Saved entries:
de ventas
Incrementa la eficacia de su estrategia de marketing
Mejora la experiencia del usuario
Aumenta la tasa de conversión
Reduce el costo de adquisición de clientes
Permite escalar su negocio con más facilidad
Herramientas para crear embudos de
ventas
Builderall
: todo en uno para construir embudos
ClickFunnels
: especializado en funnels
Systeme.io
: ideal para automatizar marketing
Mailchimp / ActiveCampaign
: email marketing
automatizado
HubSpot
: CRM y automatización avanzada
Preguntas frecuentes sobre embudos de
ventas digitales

▶ **Your instructions**:
Rewrite the items above with every occurrence of "ventas" substituted by "negocios", leaving everything else unchanged.

▶ **Problem solution**:
de negocios
Incrementa la eficacia de su estrategia de marketing
Mejora la experiencia del usuario
Aumenta la tasa de conversión
Reduce el costo de adquisición de clientes
Permite escalar su negocio con más facilidad
Herramientas para crear embudos de
negocios
Builderall
: todo en uno para construir embudos
ClickFunnels
: especializado en funnels
Systeme.io
: ideal para automatizar marketing
Mailchimp / ActiveCampaign
: email marketing
automatizado
HubSpot
: CRM y automatización avanzada
Preguntas frecuentes sobre embudos de
negocios digitales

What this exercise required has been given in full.